### [Given instruction]
Can you output the rows below as a two-column CSV with columns input and output, starting at the beginning and going on through the line containing "common name: Eight-petal mountain-avens"? Give one CSV line per row, with its text under input and its answer under output, each in a single quoted field with line breaks turned into spaces.

### [Data entries]
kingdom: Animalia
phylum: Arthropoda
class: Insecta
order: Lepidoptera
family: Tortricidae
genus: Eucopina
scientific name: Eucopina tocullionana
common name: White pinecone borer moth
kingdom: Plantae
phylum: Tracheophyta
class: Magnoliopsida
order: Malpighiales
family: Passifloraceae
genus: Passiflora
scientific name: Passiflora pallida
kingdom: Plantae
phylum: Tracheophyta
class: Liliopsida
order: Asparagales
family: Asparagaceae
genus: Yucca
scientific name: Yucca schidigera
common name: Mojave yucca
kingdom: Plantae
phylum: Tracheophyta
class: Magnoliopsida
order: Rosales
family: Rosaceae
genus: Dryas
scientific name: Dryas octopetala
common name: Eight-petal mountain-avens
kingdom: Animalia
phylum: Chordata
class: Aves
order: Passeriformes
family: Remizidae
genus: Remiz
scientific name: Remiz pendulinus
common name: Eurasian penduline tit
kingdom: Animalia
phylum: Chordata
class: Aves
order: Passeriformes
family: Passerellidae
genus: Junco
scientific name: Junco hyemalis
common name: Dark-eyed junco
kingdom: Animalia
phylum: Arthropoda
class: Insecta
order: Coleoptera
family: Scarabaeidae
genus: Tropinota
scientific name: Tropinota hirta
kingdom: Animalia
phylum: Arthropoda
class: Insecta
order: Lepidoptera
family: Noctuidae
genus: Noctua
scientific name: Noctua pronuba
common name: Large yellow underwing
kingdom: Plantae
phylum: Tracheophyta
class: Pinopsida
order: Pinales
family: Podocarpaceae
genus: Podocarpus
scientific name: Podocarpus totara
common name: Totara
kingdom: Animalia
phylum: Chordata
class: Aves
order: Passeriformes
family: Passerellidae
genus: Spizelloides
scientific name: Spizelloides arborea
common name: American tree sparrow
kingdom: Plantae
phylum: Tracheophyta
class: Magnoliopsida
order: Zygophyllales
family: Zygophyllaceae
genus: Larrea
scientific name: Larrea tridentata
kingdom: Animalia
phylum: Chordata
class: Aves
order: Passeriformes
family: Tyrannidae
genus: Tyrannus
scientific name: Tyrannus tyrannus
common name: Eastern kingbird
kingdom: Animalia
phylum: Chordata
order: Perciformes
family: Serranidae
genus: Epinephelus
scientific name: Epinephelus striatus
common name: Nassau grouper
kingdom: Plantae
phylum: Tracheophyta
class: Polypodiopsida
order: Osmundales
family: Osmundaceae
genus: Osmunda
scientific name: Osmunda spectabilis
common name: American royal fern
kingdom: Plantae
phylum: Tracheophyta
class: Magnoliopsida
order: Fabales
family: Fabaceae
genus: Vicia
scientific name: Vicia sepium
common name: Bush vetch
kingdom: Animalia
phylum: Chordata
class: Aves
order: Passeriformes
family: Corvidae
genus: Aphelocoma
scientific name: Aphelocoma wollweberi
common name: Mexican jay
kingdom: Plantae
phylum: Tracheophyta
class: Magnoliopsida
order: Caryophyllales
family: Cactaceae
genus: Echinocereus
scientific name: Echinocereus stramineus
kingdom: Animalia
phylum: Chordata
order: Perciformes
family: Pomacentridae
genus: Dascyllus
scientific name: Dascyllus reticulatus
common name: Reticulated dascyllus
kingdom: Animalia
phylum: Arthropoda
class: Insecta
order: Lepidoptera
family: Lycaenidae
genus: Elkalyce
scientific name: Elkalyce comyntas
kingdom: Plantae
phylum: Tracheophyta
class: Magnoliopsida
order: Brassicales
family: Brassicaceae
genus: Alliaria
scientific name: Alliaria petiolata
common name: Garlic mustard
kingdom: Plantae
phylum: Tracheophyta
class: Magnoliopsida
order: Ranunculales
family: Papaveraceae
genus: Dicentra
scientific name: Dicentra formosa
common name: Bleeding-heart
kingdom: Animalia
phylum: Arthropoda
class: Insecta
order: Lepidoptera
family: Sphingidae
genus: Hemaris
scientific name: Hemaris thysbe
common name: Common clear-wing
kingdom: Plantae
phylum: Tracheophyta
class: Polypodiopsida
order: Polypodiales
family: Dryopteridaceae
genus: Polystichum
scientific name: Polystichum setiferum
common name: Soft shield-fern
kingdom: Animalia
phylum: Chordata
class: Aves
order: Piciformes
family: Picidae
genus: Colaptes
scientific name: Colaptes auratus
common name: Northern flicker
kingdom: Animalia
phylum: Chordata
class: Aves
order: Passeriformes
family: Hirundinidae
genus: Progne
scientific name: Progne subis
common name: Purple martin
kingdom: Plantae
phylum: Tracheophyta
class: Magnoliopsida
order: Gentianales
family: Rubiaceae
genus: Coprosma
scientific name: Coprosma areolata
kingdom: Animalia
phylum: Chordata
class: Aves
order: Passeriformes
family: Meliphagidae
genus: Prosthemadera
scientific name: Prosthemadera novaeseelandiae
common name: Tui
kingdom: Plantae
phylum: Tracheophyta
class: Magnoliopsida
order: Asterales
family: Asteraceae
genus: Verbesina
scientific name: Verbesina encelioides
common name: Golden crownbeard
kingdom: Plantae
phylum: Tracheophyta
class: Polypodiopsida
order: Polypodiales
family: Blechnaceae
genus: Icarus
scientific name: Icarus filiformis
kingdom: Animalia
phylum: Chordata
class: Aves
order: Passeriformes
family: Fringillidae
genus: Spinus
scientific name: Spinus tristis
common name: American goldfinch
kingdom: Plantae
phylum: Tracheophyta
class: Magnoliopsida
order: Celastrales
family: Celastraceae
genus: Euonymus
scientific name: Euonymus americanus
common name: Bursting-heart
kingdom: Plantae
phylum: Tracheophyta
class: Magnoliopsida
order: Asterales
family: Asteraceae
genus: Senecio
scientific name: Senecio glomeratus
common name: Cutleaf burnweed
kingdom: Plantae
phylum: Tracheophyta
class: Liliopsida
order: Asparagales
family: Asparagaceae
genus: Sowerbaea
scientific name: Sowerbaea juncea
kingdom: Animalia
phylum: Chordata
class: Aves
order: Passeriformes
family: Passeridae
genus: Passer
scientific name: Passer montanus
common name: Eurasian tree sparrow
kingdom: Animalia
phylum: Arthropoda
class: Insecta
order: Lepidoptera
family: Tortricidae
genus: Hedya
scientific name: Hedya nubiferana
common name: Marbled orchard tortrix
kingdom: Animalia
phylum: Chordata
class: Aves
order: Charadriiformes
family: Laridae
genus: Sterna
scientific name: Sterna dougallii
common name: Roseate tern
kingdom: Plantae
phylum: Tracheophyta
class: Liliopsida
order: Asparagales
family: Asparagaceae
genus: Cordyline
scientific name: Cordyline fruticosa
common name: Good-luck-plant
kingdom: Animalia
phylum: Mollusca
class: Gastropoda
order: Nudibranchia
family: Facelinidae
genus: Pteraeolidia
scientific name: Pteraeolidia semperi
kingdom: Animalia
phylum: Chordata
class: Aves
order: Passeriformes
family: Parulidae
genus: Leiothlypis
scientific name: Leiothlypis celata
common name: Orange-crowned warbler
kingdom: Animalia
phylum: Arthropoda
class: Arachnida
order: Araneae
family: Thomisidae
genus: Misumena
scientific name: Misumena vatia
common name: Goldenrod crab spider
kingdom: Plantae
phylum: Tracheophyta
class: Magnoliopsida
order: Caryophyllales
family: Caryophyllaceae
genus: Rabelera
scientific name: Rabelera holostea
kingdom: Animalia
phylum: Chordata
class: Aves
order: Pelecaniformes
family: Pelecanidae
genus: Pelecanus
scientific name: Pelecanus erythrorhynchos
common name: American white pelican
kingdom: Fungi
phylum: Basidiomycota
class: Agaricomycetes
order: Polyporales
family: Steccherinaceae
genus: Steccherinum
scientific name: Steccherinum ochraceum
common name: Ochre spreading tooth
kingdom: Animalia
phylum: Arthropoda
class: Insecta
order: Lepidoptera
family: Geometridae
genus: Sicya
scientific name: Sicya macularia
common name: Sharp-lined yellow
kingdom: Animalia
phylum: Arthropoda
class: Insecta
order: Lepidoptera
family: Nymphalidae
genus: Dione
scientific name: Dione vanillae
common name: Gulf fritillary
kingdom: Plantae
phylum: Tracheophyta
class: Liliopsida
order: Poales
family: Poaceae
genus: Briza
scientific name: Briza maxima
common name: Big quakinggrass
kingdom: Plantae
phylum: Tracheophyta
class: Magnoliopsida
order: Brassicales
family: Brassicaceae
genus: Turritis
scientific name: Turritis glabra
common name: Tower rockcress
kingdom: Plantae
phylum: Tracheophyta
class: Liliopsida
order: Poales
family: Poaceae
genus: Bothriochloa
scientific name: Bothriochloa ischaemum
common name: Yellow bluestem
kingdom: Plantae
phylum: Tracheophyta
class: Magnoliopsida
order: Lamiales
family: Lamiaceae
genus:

### [The output]
input,output
"kingdom:","Animalia"
"phylum:","Arthropoda"
"class:","Insecta"
"order:","Lepidoptera"
"family:","Tortricidae"
"genus:","Eucopina"
"scientific name:","Eucopina tocullionana"
"common name:","White pinecone borer moth"
"kingdom:","Plantae"
"phylum:","Tracheophyta"
"class:","Magnoliopsida"
"order:","Malpighiales"
"family:","Passifloraceae"
"genus:","Passiflora"
"scientific name:","Passiflora pallida"
"kingdom:","Plantae"
"phylum:","Tracheophyta"
"class:","Liliopsida"
"order:","Asparagales"
"family:","Asparagaceae"
"genus:","Yucca"
"scientific name:","Yucca schidigera"
"common name:","Mojave yucca"
"kingdom:","Plantae"
"phylum:","Tracheophyta"
"class:","Magnoliopsida"
"order:","Rosales"
"family:","Rosaceae"
"genus:","Dryas"
"scientific name:","Dryas octopetala"
"common name:","Eight-petal mountain-avens"